» **TUGAS**:
Bisakah Anda menyalin seluruh teks tentang upah minimum di bawah ini persis sama, tanpa mengubah satu kata atau tanda baca pun?

» **TEKS YANG DIBERIKAN**:
-.-.-

Upah bagi pekerja merupakan pendapatan, sedangkan bagi perusahaan
merupakan suatu beban (biaya), sehingga wajar saja jika pekerja menghendaki
upah yang tinggi, melalui serikat pekerja mereka dapat menuntut kenaikan tingkat
kesejahteraan. Sedangkan perusahaan akan menekan beban (biaya) produksi
serendah-rendahnya. Hal ini mengimplikasikan bahwa pemerintah Provinsi
Sumatera Barat harus berhati-hati dalam memilih dan menerapkan bentuk-bentuk
64
kebijakan berkaitan penetapan upah minimum agar tidak terjadi dampak negatif
yang tidak diinginkan.
Kenaikan upah minimum yang cepat di Indonesia telah mendorong
perusahaan-perusahaan untuk menggunakan lebih banyak mesin dan tenaga kerja
terampil dalam proses produksi. Hal ini menyebabkan berkurangnya kesempatan
kerja bagi tenaga kerja tidak terampil, khususnya pekerja perempuan, usia muda,
dan kurang terdidik.
Penelitian senada dilakukan oleh Smeru (2001 dan 2004) yang
menyimpulkan bahwa kenaikan upah minimum riil berdampak negatif terhadap
penyerapan tenaga kerja, dengan perkecualian bagi pekerja kerah putih. Dengan
adanya kenaikan tingkat upah minimum maka perusahaan akan mengurangi
sebagian tenaga kerja untuk digantikan dengan pekerja kerah putih. Hal ini juga
menunjukkan bahwa setelah adanya kenaikan upah minimum perusahaan
mengubah proses produksi yang padat tenaga kerja dengan proses produksi yang
lebih padat modal dan lebih menuntut keterampilan. Karena adanya saling
keterkaitan antara modal dan keterampilan, maka proporsi pekerja kerah putih
yang lebih tinggi menandai adanya pemanfaatan teknologi yang lebih padat
modal.

-.-.-

» **CATATAN YANG DITAMPILKAN**:
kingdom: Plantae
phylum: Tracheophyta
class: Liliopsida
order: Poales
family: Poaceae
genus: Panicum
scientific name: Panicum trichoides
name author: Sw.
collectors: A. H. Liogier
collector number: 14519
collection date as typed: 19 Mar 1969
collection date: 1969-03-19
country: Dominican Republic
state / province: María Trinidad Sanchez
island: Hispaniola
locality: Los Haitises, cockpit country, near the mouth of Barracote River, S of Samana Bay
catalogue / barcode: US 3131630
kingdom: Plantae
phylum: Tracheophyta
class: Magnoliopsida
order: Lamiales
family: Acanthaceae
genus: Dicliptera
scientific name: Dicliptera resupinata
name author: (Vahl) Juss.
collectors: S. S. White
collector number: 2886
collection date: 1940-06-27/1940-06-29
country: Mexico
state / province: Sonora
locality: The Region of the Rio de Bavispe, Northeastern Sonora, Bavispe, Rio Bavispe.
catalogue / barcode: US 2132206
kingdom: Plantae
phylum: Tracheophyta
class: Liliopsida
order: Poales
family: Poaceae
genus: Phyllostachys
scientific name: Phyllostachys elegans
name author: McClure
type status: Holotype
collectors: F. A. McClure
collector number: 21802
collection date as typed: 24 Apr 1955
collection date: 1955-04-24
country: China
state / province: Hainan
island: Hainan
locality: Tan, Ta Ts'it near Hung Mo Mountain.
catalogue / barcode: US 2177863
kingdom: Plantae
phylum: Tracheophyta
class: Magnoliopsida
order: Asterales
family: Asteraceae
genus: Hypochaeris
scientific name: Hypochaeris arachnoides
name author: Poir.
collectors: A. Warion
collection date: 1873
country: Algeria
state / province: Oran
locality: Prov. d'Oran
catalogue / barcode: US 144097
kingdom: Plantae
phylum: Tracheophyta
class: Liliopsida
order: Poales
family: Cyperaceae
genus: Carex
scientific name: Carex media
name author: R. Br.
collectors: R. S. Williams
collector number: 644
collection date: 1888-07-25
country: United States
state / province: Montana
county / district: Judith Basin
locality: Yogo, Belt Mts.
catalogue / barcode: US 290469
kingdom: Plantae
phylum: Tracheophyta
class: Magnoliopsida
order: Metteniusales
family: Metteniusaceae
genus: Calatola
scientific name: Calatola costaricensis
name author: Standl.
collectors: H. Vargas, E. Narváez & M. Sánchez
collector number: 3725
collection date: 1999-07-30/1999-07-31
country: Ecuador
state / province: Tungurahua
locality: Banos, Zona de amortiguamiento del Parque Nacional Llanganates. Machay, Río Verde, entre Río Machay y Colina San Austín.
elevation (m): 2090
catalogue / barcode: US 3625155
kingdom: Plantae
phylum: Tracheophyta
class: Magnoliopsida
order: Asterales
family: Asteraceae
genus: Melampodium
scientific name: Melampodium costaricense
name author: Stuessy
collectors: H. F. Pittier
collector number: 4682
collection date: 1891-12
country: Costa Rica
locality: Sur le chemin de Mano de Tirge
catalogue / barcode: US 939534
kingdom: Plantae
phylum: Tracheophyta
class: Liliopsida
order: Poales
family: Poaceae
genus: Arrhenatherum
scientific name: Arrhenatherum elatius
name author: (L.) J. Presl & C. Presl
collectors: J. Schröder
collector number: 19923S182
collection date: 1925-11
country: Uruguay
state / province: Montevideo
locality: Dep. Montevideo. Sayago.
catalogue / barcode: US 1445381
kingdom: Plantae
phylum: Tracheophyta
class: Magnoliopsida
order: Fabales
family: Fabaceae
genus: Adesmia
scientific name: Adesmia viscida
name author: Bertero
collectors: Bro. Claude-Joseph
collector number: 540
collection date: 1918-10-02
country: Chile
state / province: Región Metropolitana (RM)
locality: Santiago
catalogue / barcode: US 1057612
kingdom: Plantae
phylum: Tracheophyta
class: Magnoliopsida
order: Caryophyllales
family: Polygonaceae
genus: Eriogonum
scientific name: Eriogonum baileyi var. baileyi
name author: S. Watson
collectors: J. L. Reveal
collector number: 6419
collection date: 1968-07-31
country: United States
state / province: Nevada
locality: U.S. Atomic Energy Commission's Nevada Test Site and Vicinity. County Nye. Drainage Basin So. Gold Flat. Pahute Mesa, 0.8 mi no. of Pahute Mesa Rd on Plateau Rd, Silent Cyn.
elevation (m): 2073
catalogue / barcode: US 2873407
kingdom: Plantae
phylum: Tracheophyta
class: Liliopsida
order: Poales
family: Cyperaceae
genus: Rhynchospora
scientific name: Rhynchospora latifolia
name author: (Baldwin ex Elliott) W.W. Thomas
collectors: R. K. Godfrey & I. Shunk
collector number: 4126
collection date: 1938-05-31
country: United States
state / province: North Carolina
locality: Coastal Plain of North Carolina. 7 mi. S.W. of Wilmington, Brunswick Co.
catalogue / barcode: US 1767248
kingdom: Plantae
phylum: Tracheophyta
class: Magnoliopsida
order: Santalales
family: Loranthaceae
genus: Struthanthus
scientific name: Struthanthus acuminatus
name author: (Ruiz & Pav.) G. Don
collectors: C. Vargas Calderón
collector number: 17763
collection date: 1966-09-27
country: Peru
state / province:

-.-.-

» **HASIL LATIHAN**:
Upah bagi pekerja merupakan pendapatan, sedangkan bagi perusahaan
merupakan suatu beban (biaya), sehingga wajar saja jika pekerja menghendaki
upah yang tinggi, melalui serikat pekerja mereka dapat menuntut kenaikan tingkat
kesejahteraan. Sedangkan perusahaan akan menekan beban (biaya) produksi
serendah-rendahnya. Hal ini mengimplikasikan bahwa pemerintah Provinsi
Sumatera Barat harus berhati-hati dalam memilih dan menerapkan bentuk-bentuk
64
kebijakan berkaitan penetapan upah minimum agar tidak terjadi dampak negatif
yang tidak diinginkan.
Kenaikan upah minimum yang cepat di Indonesia telah mendorong
perusahaan-perusahaan untuk menggunakan lebih banyak mesin dan tenaga kerja
terampil dalam proses produksi. Hal ini menyebabkan berkurangnya kesempatan
kerja bagi tenaga kerja tidak terampil, khususnya pekerja perempuan, usia muda,
dan kurang terdidik.
Penelitian senada dilakukan oleh Smeru (2001 dan 2004) yang
menyimpulkan bahwa kenaikan upah minimum riil berdampak negatif terhadap
penyerapan tenaga kerja, dengan perkecualian bagi pekerja kerah putih. Dengan
adanya kenaikan tingkat upah minimum maka perusahaan akan mengurangi
sebagian tenaga kerja untuk digantikan dengan pekerja kerah putih. Hal ini juga
menunjukkan bahwa setelah adanya kenaikan upah minimum perusahaan
mengubah proses produksi yang padat tenaga kerja dengan proses produksi yang
lebih padat modal dan lebih menuntut keterampilan. Karena adanya saling
keterkaitan antara modal dan keterampilan, maka proporsi pekerja kerah putih
yang lebih tinggi menandai adanya pemanfaatan teknologi yang lebih padat
modal.